Retype the data exactly, leaving nothing out.

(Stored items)
────────
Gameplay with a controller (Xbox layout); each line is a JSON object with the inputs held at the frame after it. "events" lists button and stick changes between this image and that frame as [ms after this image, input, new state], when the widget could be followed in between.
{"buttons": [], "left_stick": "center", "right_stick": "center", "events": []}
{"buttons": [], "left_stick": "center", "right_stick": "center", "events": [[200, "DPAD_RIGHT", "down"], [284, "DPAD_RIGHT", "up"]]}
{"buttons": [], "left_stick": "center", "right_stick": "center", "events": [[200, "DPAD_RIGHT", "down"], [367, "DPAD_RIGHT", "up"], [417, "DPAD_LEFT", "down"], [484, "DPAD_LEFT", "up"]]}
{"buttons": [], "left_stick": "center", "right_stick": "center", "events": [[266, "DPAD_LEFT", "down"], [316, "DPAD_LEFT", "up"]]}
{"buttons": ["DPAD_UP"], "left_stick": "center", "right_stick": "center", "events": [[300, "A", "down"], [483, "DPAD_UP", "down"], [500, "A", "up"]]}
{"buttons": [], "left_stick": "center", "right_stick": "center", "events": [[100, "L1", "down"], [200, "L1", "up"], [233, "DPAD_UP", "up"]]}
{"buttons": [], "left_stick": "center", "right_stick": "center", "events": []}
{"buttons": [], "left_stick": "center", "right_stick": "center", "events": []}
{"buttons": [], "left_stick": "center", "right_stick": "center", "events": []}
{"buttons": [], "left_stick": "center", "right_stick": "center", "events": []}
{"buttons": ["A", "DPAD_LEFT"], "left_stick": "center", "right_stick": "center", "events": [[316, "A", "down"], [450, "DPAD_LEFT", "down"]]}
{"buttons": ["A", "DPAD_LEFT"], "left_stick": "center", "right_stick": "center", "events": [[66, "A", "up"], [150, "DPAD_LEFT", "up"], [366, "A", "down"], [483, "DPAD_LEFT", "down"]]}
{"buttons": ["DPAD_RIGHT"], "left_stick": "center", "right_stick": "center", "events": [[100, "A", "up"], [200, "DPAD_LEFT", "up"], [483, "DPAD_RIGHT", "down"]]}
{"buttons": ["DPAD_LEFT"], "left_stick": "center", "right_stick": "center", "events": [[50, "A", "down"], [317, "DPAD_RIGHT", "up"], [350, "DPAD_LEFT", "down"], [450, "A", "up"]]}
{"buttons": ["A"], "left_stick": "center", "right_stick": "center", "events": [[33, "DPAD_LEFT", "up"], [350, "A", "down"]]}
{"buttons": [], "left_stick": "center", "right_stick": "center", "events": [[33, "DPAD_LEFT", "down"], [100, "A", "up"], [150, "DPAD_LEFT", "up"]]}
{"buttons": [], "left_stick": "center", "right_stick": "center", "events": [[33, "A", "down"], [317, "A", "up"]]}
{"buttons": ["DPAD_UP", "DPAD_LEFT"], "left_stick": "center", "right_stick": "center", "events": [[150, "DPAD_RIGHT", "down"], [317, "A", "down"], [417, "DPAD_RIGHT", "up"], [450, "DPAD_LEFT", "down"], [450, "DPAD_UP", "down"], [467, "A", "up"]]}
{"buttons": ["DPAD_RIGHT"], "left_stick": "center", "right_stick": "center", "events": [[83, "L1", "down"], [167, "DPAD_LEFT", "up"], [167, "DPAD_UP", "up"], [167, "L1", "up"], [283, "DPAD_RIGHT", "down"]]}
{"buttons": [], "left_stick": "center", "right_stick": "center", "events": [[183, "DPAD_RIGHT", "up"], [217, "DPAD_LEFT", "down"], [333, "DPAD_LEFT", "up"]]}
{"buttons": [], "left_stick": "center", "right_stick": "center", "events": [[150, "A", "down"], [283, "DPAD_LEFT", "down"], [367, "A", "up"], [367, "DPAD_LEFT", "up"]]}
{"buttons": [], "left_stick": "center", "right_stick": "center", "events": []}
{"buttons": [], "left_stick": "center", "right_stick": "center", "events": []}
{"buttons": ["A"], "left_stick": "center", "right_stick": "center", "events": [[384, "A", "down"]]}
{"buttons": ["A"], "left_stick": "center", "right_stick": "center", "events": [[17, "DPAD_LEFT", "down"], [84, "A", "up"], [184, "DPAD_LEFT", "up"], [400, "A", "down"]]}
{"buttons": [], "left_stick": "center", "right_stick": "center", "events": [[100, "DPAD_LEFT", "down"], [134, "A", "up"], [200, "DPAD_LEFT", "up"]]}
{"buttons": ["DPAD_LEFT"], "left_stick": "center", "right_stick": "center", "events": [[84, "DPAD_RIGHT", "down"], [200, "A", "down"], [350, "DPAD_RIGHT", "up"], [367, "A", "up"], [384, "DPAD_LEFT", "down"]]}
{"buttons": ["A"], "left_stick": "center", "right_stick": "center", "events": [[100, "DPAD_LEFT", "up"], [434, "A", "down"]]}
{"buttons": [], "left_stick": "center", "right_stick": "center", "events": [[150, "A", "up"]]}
────────
Result –
Gameplay with a controller (Xbox layout); each line is a JSON object with the inputs held at the frame after it. "events" lists button and stick changes between this image and that frame as [ms after this image, input, new state], when the widget could be followed in between.
{"buttons": [], "left_stick": "center", "right_stick": "center", "events": []}
{"buttons": [], "left_stick": "center", "right_stick": "center", "events": [[200, "DPAD_RIGHT", "down"], [284, "DPAD_RIGHT", "up"]]}
{"buttons": [], "left_stick": "center", "right_stick": "center", "events": [[200, "DPAD_RIGHT", "down"], [367, "DPAD_RIGHT", "up"], [417, "DPAD_LEFT", "down"], [484, "DPAD_LEFT", "up"]]}
{"buttons": [], "left_stick": "center", "right_stick": "center", "events": [[266, "DPAD_LEFT", "down"], [316, "DPAD_LEFT", "up"]]}
{"buttons": ["DPAD_UP"], "left_stick": "center", "right_stick": "center", "events": [[300, "A", "down"], [483, "DPAD_UP", "down"], [500, "A", "up"]]}
{"buttons": [], "left_stick": "center", "right_stick": "center", "events": [[100, "L1", "down"], [200, "L1", "up"], [233, "DPAD_UP", "up"]]}
{"buttons": [], "left_stick": "center", "right_stick": "center", "events": []}
{"buttons": [], "left_stick": "center", "right_stick": "center", "events": []}
{"buttons": [], "left_stick": "center", "right_stick": "center", "events": []}
{"buttons": [], "left_stick": "center", "right_stick": "center", "events": []}
{"buttons": ["A", "DPAD_LEFT"], "left_stick": "center", "right_stick": "center", "events": [[316, "A", "down"], [450, "DPAD_LEFT", "down"]]}
{"buttons": ["A", "DPAD_LEFT"], "left_stick": "center", "right_stick": "center", "events": [[66, "A", "up"], [150, "DPAD_LEFT", "up"], [366, "A", "down"], [483, "DPAD_LEFT", "down"]]}
{"buttons": ["DPAD_RIGHT"], "left_stick": "center", "right_stick": "center", "events": [[100, "A", "up"], [200, "DPAD_LEFT", "up"], [483, "DPAD_RIGHT", "down"]]}
{"buttons": ["DPAD_LEFT"], "left_stick": "center", "right_stick": "center", "events": [[50, "A", "down"], [317, "DPAD_RIGHT", "up"], [350, "DPAD_LEFT", "down"], [450, "A", "up"]]}
{"buttons": ["A"], "left_stick": "center", "right_stick": "center", "events": [[33, "DPAD_LEFT", "up"], [350, "A", "down"]]}
{"buttons": [], "left_stick": "center", "right_stick": "center", "events": [[33, "DPAD_LEFT", "down"], [100, "A", "up"], [150, "DPAD_LEFT", "up"]]}
{"buttons": [], "left_stick": "center", "right_stick": "center", "events": [[33, "A", "down"], [317, "A", "up"]]}
{"buttons": ["DPAD_UP", "DPAD_LEFT"], "left_stick": "center", "right_stick": "center", "events": [[150, "DPAD_RIGHT", "down"], [317, "A", "down"], [417, "DPAD_RIGHT", "up"], [450, "DPAD_LEFT", "down"], [450, "DPAD_UP", "down"], [467, "A", "up"]]}
{"buttons": ["DPAD_RIGHT"], "left_stick": "center", "right_stick": "center", "events": [[83, "L1", "down"], [167, "DPAD_LEFT", "up"], [167, "DPAD_UP", "up"], [167, "L1", "up"], [283, "DPAD_RIGHT", "down"]]}
{"buttons": [], "left_stick": "center", "right_stick": "center", "events": [[183, "DPAD_RIGHT", "up"], [217, "DPAD_LEFT", "down"], [333, "DPAD_LEFT", "up"]]}
{"buttons": [], "left_stick": "center", "right_stick": "center", "events": [[150, "A", "down"], [283, "DPAD_LEFT", "down"], [367, "A", "up"], [367, "DPAD_LEFT", "up"]]}
{"buttons": [], "left_stick": "center", "right_stick": "center", "events": []}
{"buttons": [], "left_stick": "center", "right_stick": "center", "events": []}
{"buttons": ["A"], "left_stick": "center", "right_stick": "center", "events": [[384, "A", "down"]]}
{"buttons": ["A"], "left_stick": "center", "right_stick": "center", "events": [[17, "DPAD_LEFT", "down"], [84, "A", "up"], [184, "DPAD_LEFT", "up"], [400, "A", "down"]]}
{"buttons": [], "left_stick": "center", "right_stick": "center", "events": [[100, "DPAD_LEFT", "down"], [134, "A", "up"], [200, "DPAD_LEFT", "up"]]}
{"buttons": ["DPAD_LEFT"], "left_stick": "center", "right_stick": "center", "events": [[84, "DPAD_RIGHT", "down"], [200, "A", "down"], [350, "DPAD_RIGHT", "up"], [367, "A", "up"], [384, "DPAD_LEFT", "down"]]}
{"buttons": ["A"], "left_stick": "center", "right_stick": "center", "events": [[100, "DPAD_LEFT", "up"], [434, "A", "down"]]}
{"buttons": [], "left_stick": "center", "right_stick": "center", "events": [[150, "A", "up"]]}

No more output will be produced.